プロローグ
朝の日差しが眩しく差し込む光に目を覚ます。
隣ですやすやとまだ眠る、彼女は俺の腕に巻きついて話さない。簡単にすり抜けられるがそうもしたくない。この感じが愛おしくてたまらない。
「パパー! おなかついたー!」
そう言って突然子供たちが乗っかってきた。突然の重さに彼女が顔を顰めたがまだ寝ているようだ。
「ごめんごめん、海奏はもう少し寝かしといてあげてね」
そう言って、抱きつかれていた腕をそっとぬいて子供たちを連れてリビングへ向かった。
「海春、亜海嘉パンでいい?」
「いいー」
双子の同意を得て準備に取り掛かる。
ホットサンドを作ってスープも用意する。
お腹空いたと起こしてきたが、2人は出来上がるまでおもちゃであそび始めた。
「2人とも、海奏を起こしてきて」
「はぁーい」
声かけると大きな声で返事をすると「ママー!」と叫びながら寝室へ走っていった。
彼らは俺が『海奏』と呼ぶ人=ママと認識しているので、つい、名前で読んでしまう。それでも彼らはなんの疑問は持たず、迷いなくママを呼びに行った。
その間に先程用意したご飯を4人分並べていく。二人の分は小さくカットしてかわいく盛り付けて。
しばらくすると2人が海奏を引っ張って寝室から出てきた。まだ眠たそうな目を擦りながら。
「·····はるちゃんおはよー、ありがとう」
「ん。おはよう、座って。亜海嘉も、海春も」
挨拶をと感謝を述べながらなおも眠そうにしながら席ついた彼女はいつも寝起きが宜しくない。

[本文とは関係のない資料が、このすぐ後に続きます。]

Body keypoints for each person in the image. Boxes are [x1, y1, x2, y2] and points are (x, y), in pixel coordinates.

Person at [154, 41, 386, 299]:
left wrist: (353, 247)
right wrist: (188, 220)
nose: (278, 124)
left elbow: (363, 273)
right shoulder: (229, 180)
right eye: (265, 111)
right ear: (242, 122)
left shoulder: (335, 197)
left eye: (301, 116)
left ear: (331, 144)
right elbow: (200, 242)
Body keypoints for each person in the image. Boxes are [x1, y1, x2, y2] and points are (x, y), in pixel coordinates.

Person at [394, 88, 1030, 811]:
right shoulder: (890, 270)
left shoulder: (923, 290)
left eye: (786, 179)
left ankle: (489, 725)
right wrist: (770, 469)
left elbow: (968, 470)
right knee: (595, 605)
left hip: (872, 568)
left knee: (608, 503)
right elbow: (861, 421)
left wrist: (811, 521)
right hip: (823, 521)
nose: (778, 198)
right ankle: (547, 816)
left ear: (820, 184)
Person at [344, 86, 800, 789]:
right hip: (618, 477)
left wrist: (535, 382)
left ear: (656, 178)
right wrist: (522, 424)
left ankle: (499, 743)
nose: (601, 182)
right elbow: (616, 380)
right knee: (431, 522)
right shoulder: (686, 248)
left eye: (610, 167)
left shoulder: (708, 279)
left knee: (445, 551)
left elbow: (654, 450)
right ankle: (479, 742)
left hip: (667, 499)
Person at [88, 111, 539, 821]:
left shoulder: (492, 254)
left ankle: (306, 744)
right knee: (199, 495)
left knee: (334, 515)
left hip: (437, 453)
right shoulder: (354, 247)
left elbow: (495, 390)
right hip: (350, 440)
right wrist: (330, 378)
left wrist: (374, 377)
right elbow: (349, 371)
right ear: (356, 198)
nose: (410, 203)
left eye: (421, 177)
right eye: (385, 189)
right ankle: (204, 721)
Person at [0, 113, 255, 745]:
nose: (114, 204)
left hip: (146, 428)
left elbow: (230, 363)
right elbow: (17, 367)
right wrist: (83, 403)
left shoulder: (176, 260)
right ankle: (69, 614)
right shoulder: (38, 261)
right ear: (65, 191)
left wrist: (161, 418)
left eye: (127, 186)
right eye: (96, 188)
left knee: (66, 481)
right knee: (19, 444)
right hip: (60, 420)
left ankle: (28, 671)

小さな子供たちの面倒も見つつ、大きな子供のめんどうも見ているようだ。
小さな子供たちには自分で食べられるくらいに小さくカットしてあるので、楽しそうに食べるが、大きな子供の海奏はぼけーとしていて手をつける様子がない。このままでは、2人して仕事に遅れてしまう。
眠そうにする彼女はほっといて、2人の支度を済ませる。
ご飯にも手をつけきれていない、海奏を最後に車に乗せ、彼女の荷物とご飯も持って家を出た。
車を走らせ10分程度。双子を保育園に預け車に戻った。相変わらずまだ寝る彼女に目をやり、仕事場へ向かう。今日は一緒だからいいものの、そうじゃないといつも大変なのだ。
地下駐車場に車を停め、まだ起きようとしない彼女の口を奪ってやる。ただ奪うだけじゃ起きない彼女に濃厚なキスを贈れば苦しさに目を覚ます。
「は、るちゃっ·····ん!」
「·····おきた? もう着いたんだけど。これ食べて。俺先いくからな。食べてこいよ。あと車閉めて」
そう言って鍵を預けて先に車から降り、上のフロアにある職場へ向かった。
いつものやり取りだが、周りは「よくやるな」と呆れた声で言う。朝のこのやり取りはいつもの事なので苦ではない。大変なのは出勤時間が違う時だ。それでも、やるのは昔から代わりのなないことだから。